Former DHS Secretary Tom Ridge Kicks off ISC West

April 6, 2006
Ridge offers personal and introspective look at technologies, and where national security and personal freedoms must meet

Tom Ridge kicked off the 2006 ISC West Expo at the Sands Convention Center in Las Vegas, Nev., with a message designed to energize the industry, but it also raised questions of what security means in today's world.

His morning address on Wed., April 5, 2006, bounced between his experience in founding the Department of Homeland Security and motivational talk that saluted the security industry for its part in protecting the United States.

"We will overcome this threat," said Ridge. "We will prevail. And that's because people like you in the security world are developing technologies that can reduce the threat and reduce the vulnerability."

"We need government officials that are smart enough to invest in this technology," he added, to wide applause from those in attendance at the keynote address.

Hardly the tight-lipped DHS secretary of yesteryear, Ridge presented himself as the recovering Beltway veteran, able to crack jokes about the White House, seemingly inane TSA procedures and the politics of D.C. Amid his often entertaining speech, however, Ridge provided outtakes reflecting his view of the security industry. From the need for cooperation between the government and the private sector to heightened border security and a national emergency/security communications system, Ridge let loose on what mattered to him.

On his short list of hot technologies was biometrics, a developing industry of which Ridge admits he is quite fond. More than once in his 45-minute address did he place the body-science technology on a demi-pedestal. He further championed its use in the development of the Registered Traveler program, showing, it seemed that his thoughts on biometrics are shaped by the technology's potential in the DHS programs he knows so well.

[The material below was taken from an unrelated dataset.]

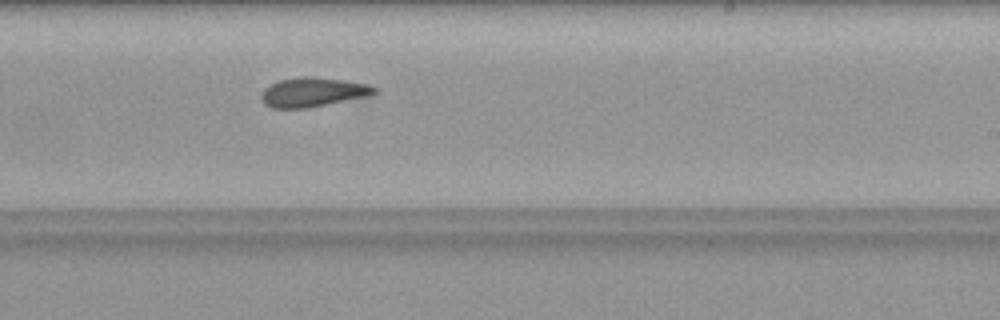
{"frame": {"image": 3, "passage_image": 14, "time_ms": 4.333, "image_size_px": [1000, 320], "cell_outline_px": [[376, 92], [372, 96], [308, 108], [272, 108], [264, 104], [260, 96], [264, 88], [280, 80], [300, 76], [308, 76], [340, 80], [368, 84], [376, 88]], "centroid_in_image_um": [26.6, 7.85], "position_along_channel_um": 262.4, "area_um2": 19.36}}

"I'm a big fan of biometrics," admitted Ridge. "I think it's an enabling technology, and I think it's going to be a technology that is going to be pervasive around the country and around the world."

His theme continued with him advocating more government and private sector investment in new security technologies, adding that the government needs to embed technologies so that security and intelligence agencies can receive maximum benefit of the protection and analysis which today's newer technologies offer. Ridge stressed that over 80 percent of the nation's critical infrastructure was in the hands of private corporations. That ownership, he says, gives the private sector a duty to invest in technologies that reduce risks.

That support for security technology investment wasn't without a bit of realism.

"A lot of companies are not willing per se to invest in technology to prevent terrorism," said Ridge, who seemed acutely aware of the financial considerations for technology investments. He reminded the audience that security investments can't stand alone, and rather have to contribute to profitability or be embedded into profitability tools.

Late in his address, Ridge hinted at his concern over where the line of individual privacy and national security will be drawn.

"A lot of people say, 'I don't worry about them recording my calls because I'm not doing anything wrong,'" said Ridge, discussing recent outrage over permission for wiretaps on American citizens. "Well, I think you should [worry]. It's a question of how far government can go before it invades the privacy of citizens."

And that comment in itself seemed to sum up Ridge's internal challenge with security, giving a sense of a man still wrestling with what national security means in a free country.